:: Task requirements ::
If a record holds a picture, leave the picture out; return everything else exactly.

+===+

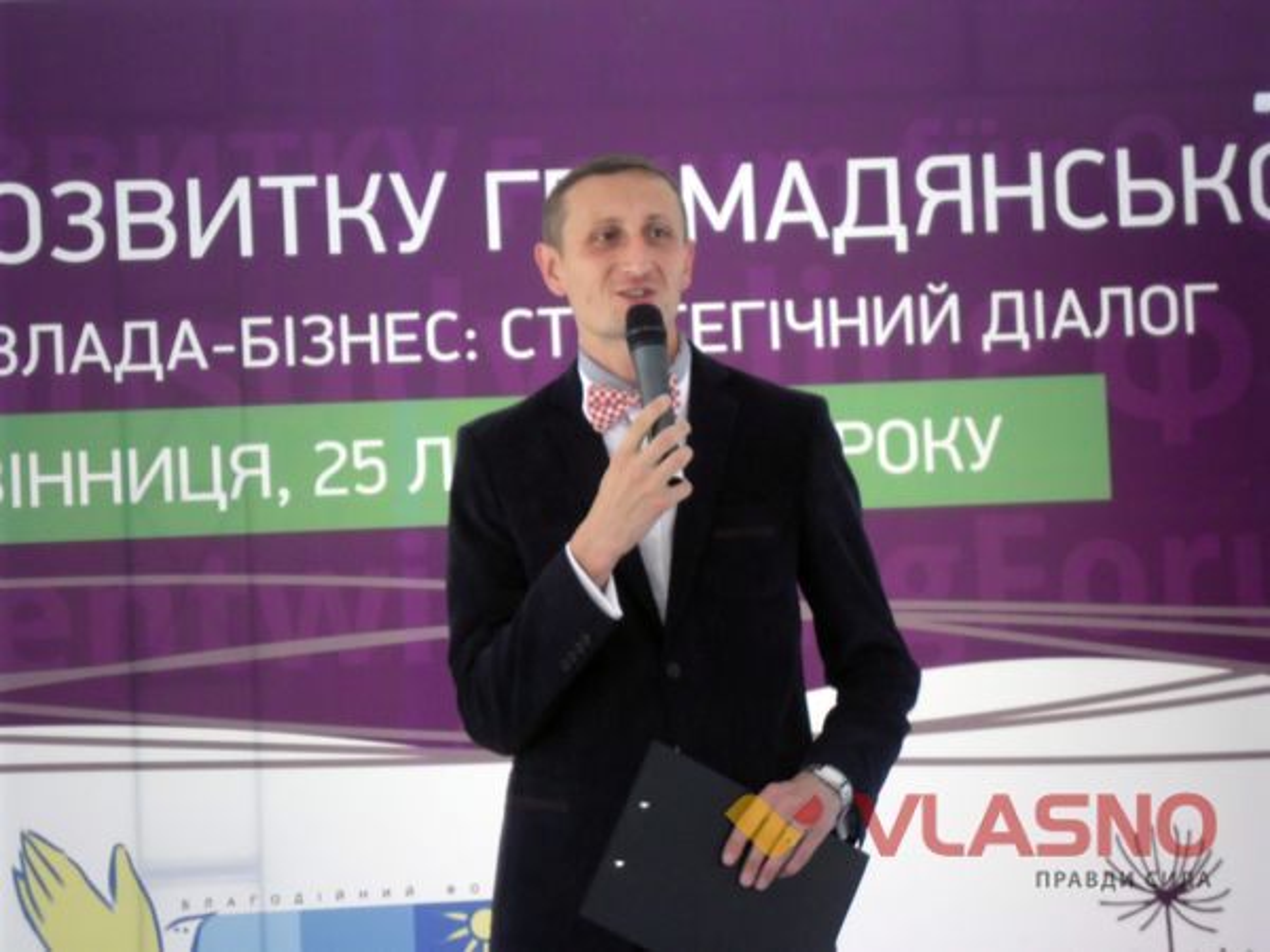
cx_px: 635
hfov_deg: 16.8
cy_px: 476
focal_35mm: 117
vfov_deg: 12.7
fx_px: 4293
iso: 200
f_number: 5.4
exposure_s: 1/43
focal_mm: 21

+===+

:: Result ::
cx_px: 635
hfov_deg: 16.8
cy_px: 476
focal_35mm: 117
vfov_deg: 12.7
fx_px: 4293
iso: 200
f_number: 5.4
exposure_s: 1/43
focal_mm: 21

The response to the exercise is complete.